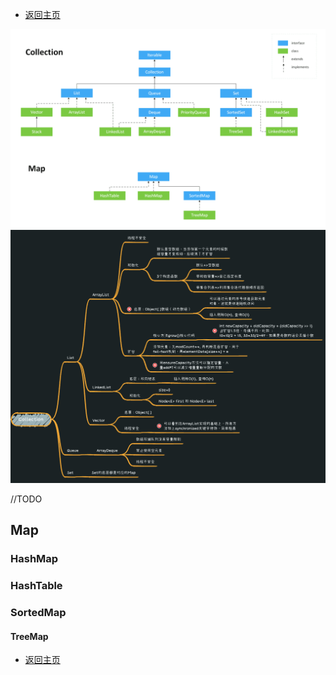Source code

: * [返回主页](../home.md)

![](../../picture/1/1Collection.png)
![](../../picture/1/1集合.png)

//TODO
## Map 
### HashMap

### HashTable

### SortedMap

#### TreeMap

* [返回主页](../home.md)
________
Task goal:
Find every line in the records that holds the word "picture", then state the count alone.

Answer to this problem:
2